### Task goal
Copy the records below, from the line containing "After each image, give" through the last line; leave out pictures.

### Given records
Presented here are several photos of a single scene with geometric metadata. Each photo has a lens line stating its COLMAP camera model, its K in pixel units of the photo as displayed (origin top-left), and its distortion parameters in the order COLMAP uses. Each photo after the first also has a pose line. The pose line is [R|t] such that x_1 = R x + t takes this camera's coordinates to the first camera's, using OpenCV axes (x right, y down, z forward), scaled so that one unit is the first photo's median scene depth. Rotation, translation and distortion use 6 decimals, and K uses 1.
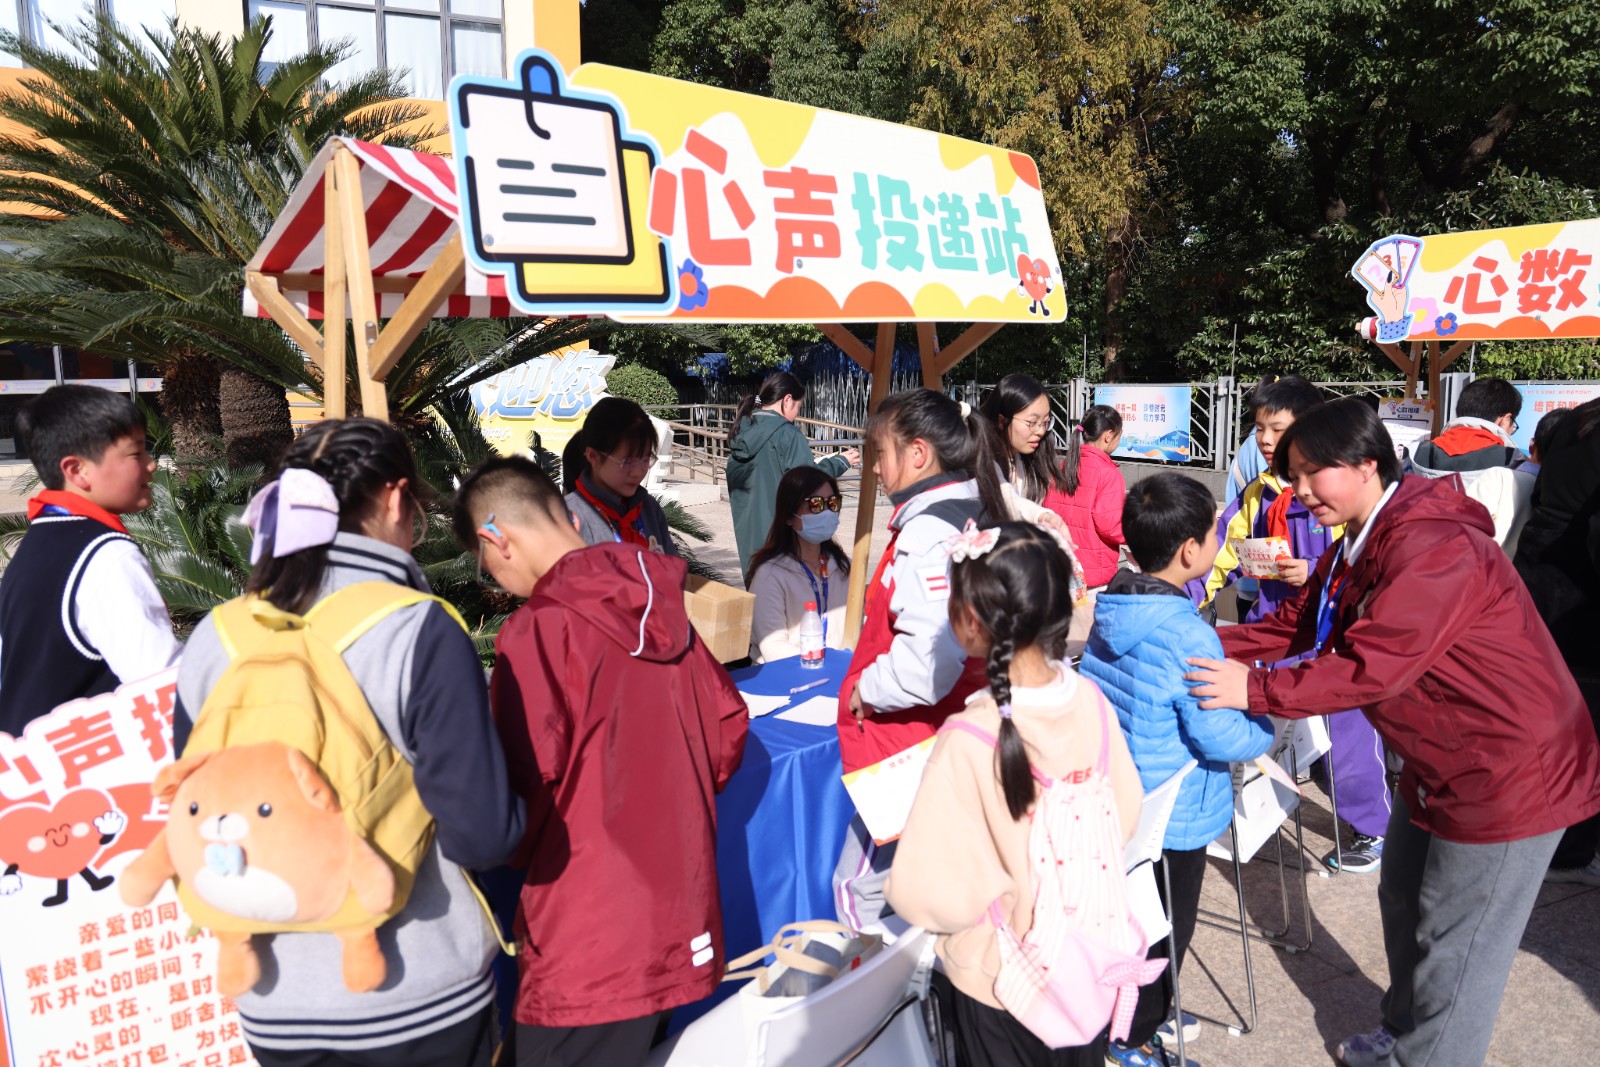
lens RADIAL K [[1096.8, 0, 810.4], [0, 1096.8, 531.1], [0, 0, 1]] dist [-0.090337, 0.058095]
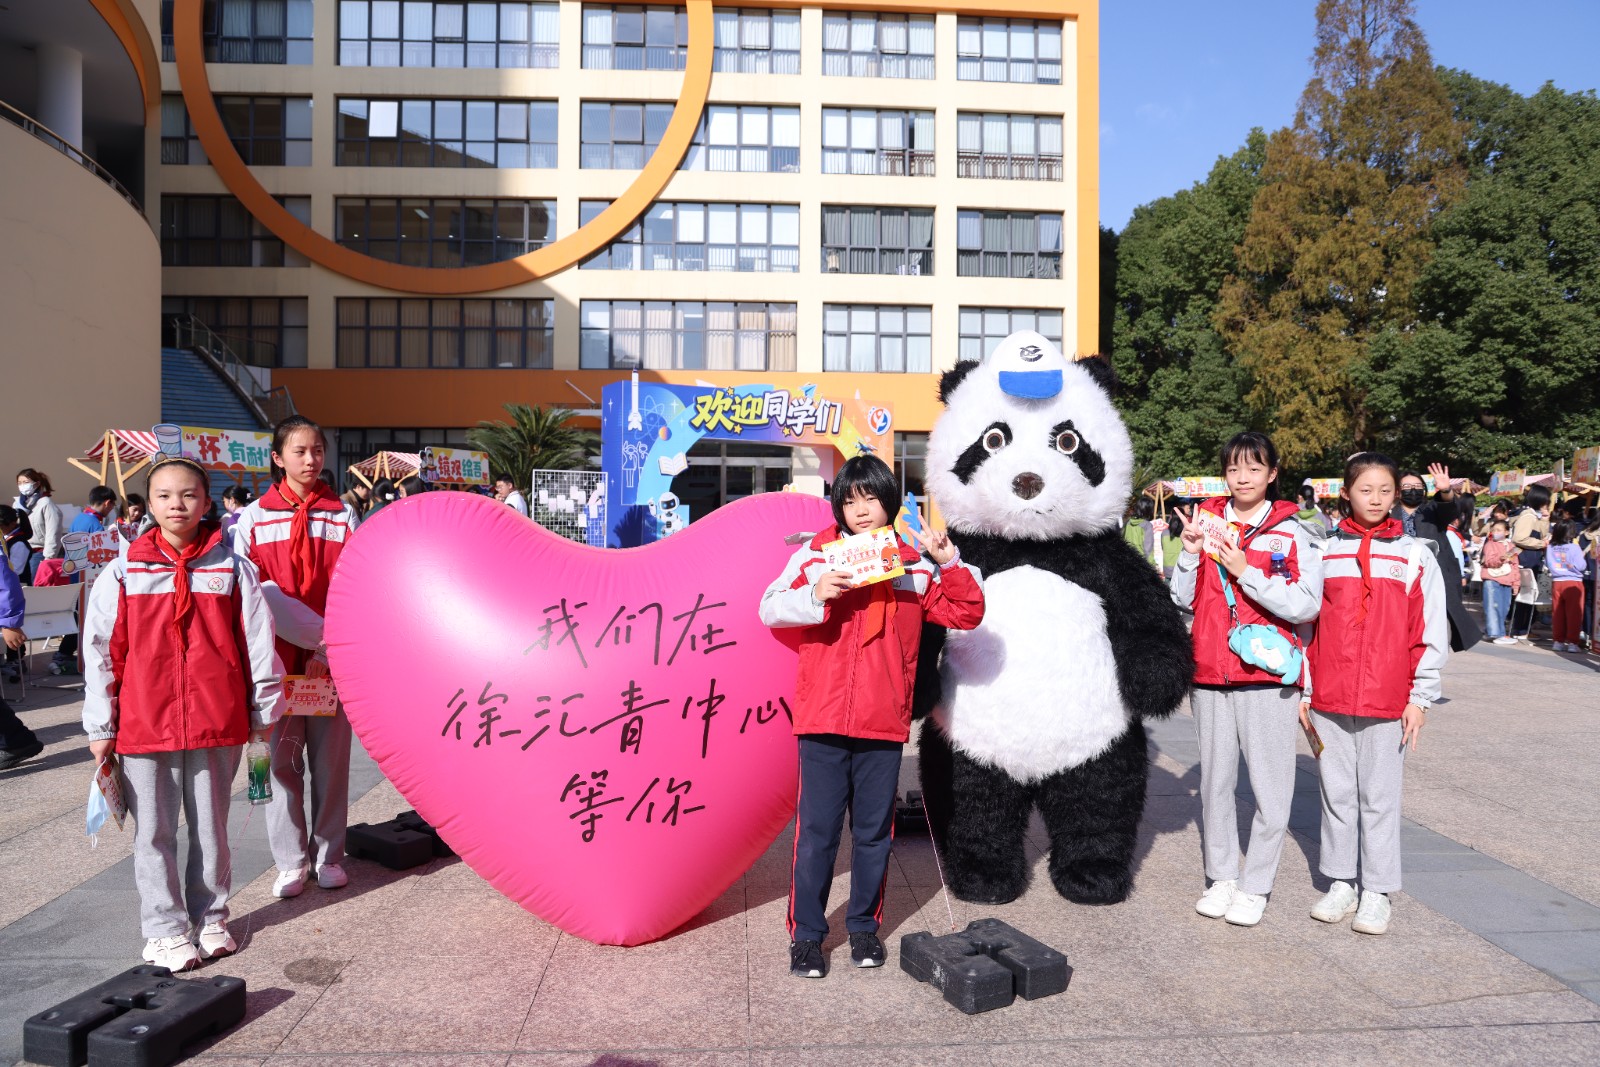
lens RADIAL K [[1096.8, 0, 810.4], [0, 1096.8, 531.1], [0, 0, 1]] dist [-0.090337, 0.058095]
pose [[0.937467, 0.028185, -0.346932, 0.023238], [-0.066499, 0.992860, -0.099030, 0.295057], [0.341663, 0.115908, 0.932648, -2.064371]]
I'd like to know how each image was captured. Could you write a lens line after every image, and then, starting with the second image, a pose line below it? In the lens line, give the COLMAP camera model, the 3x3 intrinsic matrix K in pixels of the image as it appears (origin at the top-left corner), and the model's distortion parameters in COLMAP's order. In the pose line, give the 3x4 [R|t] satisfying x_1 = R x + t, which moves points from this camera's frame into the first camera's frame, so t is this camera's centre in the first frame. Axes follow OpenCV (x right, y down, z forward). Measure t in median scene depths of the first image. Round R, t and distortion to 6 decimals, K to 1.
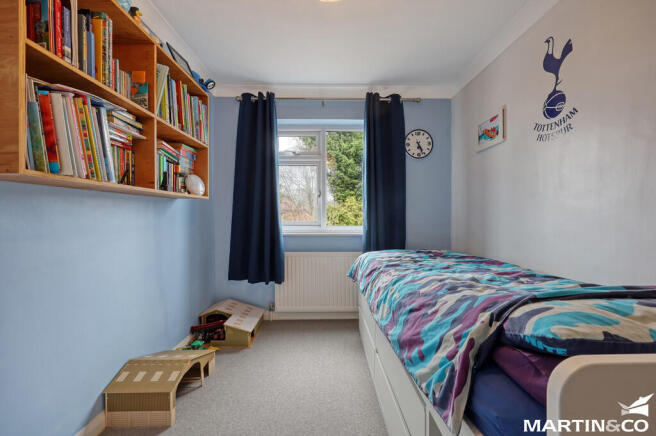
lens RADIAL K [[263.9, 0, 326.1], [0, 263.9, 217.9], [0, 0, 1]] dist [-0.000215, -0.000009]
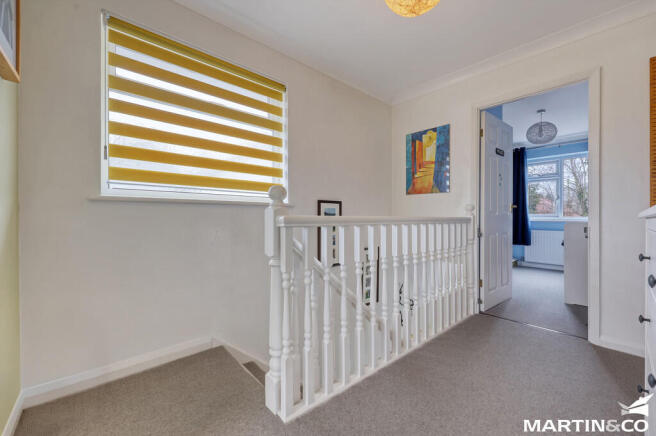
lens RADIAL K [[263.9, 0, 326.1], [0, 263.9, 217.9], [0, 0, 1]] dist [-0.000215, -0.000009]
pose [[0.656594, 0.002842, -0.754239, 0.295361], [-0.013522, 0.999877, -0.008004, 0.072856], [0.754123, 0.015454, 0.656551, -1.312355]]
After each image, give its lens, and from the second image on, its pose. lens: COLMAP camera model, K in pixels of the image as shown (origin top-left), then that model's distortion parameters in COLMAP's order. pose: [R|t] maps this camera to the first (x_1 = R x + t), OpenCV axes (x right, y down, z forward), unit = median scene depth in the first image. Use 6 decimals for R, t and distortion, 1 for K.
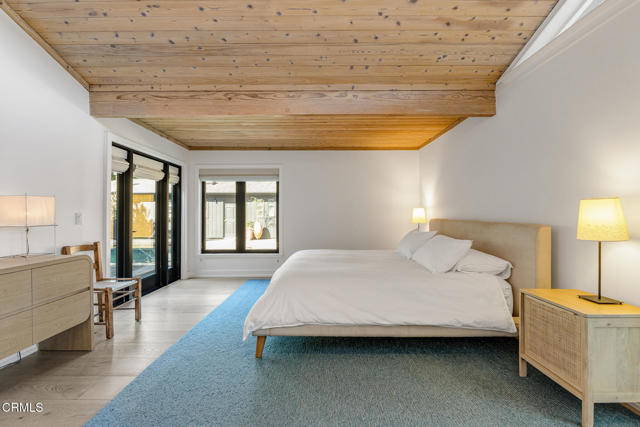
lens RADIAL K [[284.5, 0, 320.0], [0, 284.5, 210.6], [0, 0, 1]] dist [-0.008197, -0.000244]
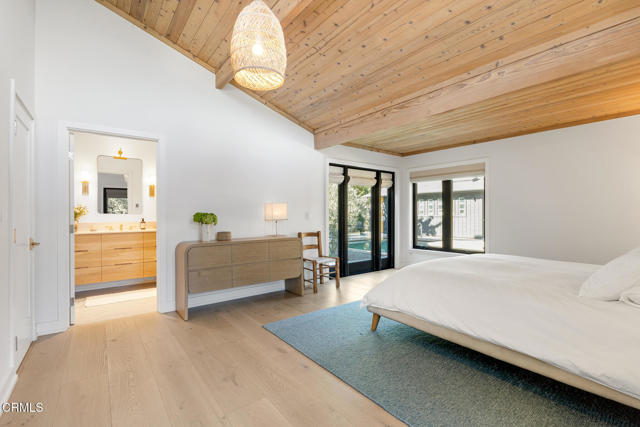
lens RADIAL K [[291.4, 0, 322.1], [0, 291.4, 212.9], [0, 0, 1]] dist [-0.002557, -0.000558]
pose [[0.615326, 0.000248, -0.788273, 0.475608], [0.010500, 0.999909, 0.008511, -0.001595], [0.788203, -0.013514, 0.615267, 0.044011]]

### Solution for this exercise
After each image, give its lens, and from the second image on, its pose. lens: COLMAP camera model, K in pixels of the image as shown (origin top-left), then that model's distortion parameters in COLMAP's order. pose: [R|t] maps this camera to the first (x_1 = R x + t), OpenCV axes (x right, y down, z forward), unit = median scene depth in the first image. Use 6 decimals for R, t and distortion, 1 for K.
lens RADIAL K [[284.5, 0, 320.0], [0, 284.5, 210.6], [0, 0, 1]] dist [-0.008197, -0.000244]
lens RADIAL K [[291.4, 0, 322.1], [0, 291.4, 212.9], [0, 0, 1]] dist [-0.002557, -0.000558]
pose [[0.615326, 0.000248, -0.788273, 0.475608], [0.010500, 0.999909, 0.008511, -0.001595], [0.788203, -0.013514, 0.615267, 0.044011]]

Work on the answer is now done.